● **Consigna escrita 1**:
En los registros, ¿puedes reproducir el tramo que comienza en la línea que contiene "ement ces informations" y termina al final de los registros, cambiando "ServerName" por "ServerAlias" y sin tocar nada más?

La contratapa se transforma en tapa alternativa, acompañada por las últimas nueve páginas que invierten su impresión; en ella se reproduce la ilustración de un póster que se encuentra inserto entre las páginas centrales de la revista.

El dibujo es de Saborido, y reproduce los rostros de personajes de HGO, taciturnos, portando una pancarta: «¿Dónde está Oesterheld?». Al pie se anuncia un reportaje exclusivo a Eduardo Arias: «Yo estuve en la cárcel con Oesterheld».

Juan Sasturain, jefe de redacción, hace la introducción a esa sección homenaje:

«Hemos puesto la revista patas para arriba porque antes alguien o algunos pusieron la realidad así: lo que debía estar arriba, abajo; lo que andaba a la luz, escondido; el desorden de la vida tumultuosa, ordenado por la violencia y la revancha. Y hemos puesto la revista patas para arriba porque en Feriado Nacional no solemos hablar de lo que estas páginas siguientes hablan y debemos marcarlo con énfasis: esto es otra cosa, acá no hay joda.

● **Datos de entrada**:
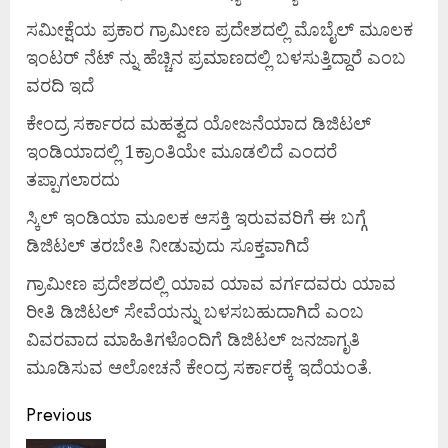
ಸಮೀಕ್ಷೆಯ ಪ್ರಕಾರ ಗ್ರಾಮೀಣ ಪ್ರದೇಶದಲ್ಲಿ ಮೊಬೈಲ್ ಮೂಲಕ
ಇಂಟರ್ ನೆಟ್ ನ್ನು ಹೆಚ್ಚಿನ ಪ್ರಮಾಣದಲ್ಲಿ ಬಳಸುತ್ತಿದ್ದಾರೆ ಎಂಬ
ವರದಿ ಇದೆ
ಕೇಂದ್ರ ಸರ್ಕಾರದ ಮಹತ್ವದ ಯೋಜನೆಯಾದ ಡಿಜಿಟಲ್
ಇಂಡಿಯಾದಲ್ಲಿ 1ಕ್ರಾಂತಿಯೇ ಮೂಡಲಿದೆ ಎಂದರೆ
ತಪ್ಪಾಗಲಾರದು
ಸ್ಕಿಲ್ ಇಂಡಿಯಾ ಮೂಲಕ ಆಸಕ್ತಿ ಇರುವವರಿಗೆ ಈ ಬಗ್ಗೆ
ಡಿಜಿಟಲ್ ತರಬೇತಿ ನೀಡುವುದು ಸೂಕ್ತವಾಗಿದೆ
ಗ್ರಾಮೀಣ ಪ್ರದೇಶದಲ್ಲಿ ಯಾವ ಯಾವ ವರ್ಗದವರು ಯಾವ
ರೀತಿ ಡಿಜಿಟಲ್ ಸೇವೆಯನ್ನು ಬಳಸಬಹುದಾಗಿದೆ ಎಂಬ
ವಿವರವಾದ ಮಾಹಿತಿಗಳೊಂದಿಗೆ ಡಿಜಿಟಲ್ ಜನಜಾಗೃತಿ
ಮೂಡಿಸುವ ಆಲೋಚನೆ ಕೇಂದ್ರ ಸರ್ಕಾರಕ್ಕೆ ಇದೆಯಂತೆ.
Previous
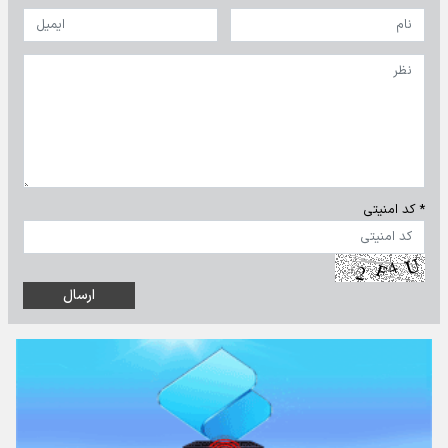
* کد امنیتی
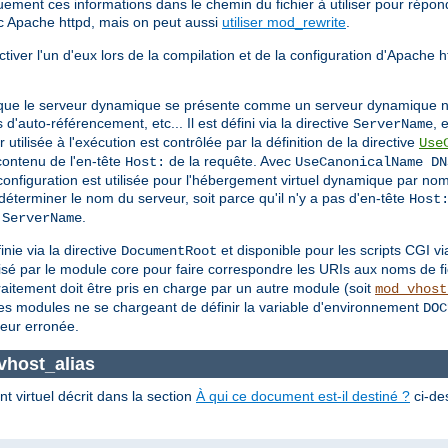
ement ces informations dans le chemin du fichier à utiliser pour répon
 Apache httpd, mais on peut aussi
utiliser mod_rewrite
.
ver l'un d'eux lors de la compilation et de la configuration d'Apache htt
r que le serveur dynamique se présente comme un serveur dynamique no
'auto-référencement, etc... Il est défini via la directive
, 
ServerName
r utilisée à l'exécution est contrôlée par la définition de la directive
Use
contenu de l'en-tête
de la requête. Avec
Host:
UseCanonicalName DN
configuration est utilisée pour l'hébergement virtuel dynamique par no
déterminer le nom du serveur, soit parce qu'il n'y a pas d'en-tête
Host
e
.
ServerName
nie via la directive
et disponible pour les scripts CGI v
DocumentRoot
tilisé par le module core pour faire correspondre les URIs aux noms de fi
raitement doit être pris en charge par un autre module (soit
mod_vhost
es modules ne se chargeant de définir la variable d'environnement
DOC
leur erronée.
vhost_alias
 virtuel décrit dans la section
À qui ce document est-il destiné ?
ci-des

● **Consigna escrita 2**:
Según el texto seleccionado, ¿quién hizo el dibujo del póster?

● **Respuesta del ejercicio 1**:
ement ces informations dans le chemin du fichier à utiliser pour répon
 Apache httpd, mais on peut aussi
utiliser mod_rewrite
.
ver l'un d'eux lors de la compilation et de la configuration d'Apache htt
r que le serveur dynamique se présente comme un serveur dynamique no
'auto-référencement, etc... Il est défini via la directive
, 
ServerAlias
r utilisée à l'exécution est contrôlée par la définition de la directive
Use
contenu de l'en-tête
de la requête. Avec
Host:
UseCanonicalName DN
configuration est utilisée pour l'hébergement virtuel dynamique par no
déterminer le nom du serveur, soit parce qu'il n'y a pas d'en-tête
Host
e
.
ServerAlias
nie via la directive
et disponible pour les scripts CGI v
DocumentRoot
tilisé par le module core pour faire correspondre les URIs aux noms de fi
raitement doit être pris en charge par un autre module (soit
mod_vhost
es modules ne se chargeant de définir la variable d'environnement
DOC
leur erronée.
vhost_alias
 virtuel décrit dans la section
À qui ce document est-il destiné ?
ci-des

● **Respuesta del ejercicio 2**:
Saborido.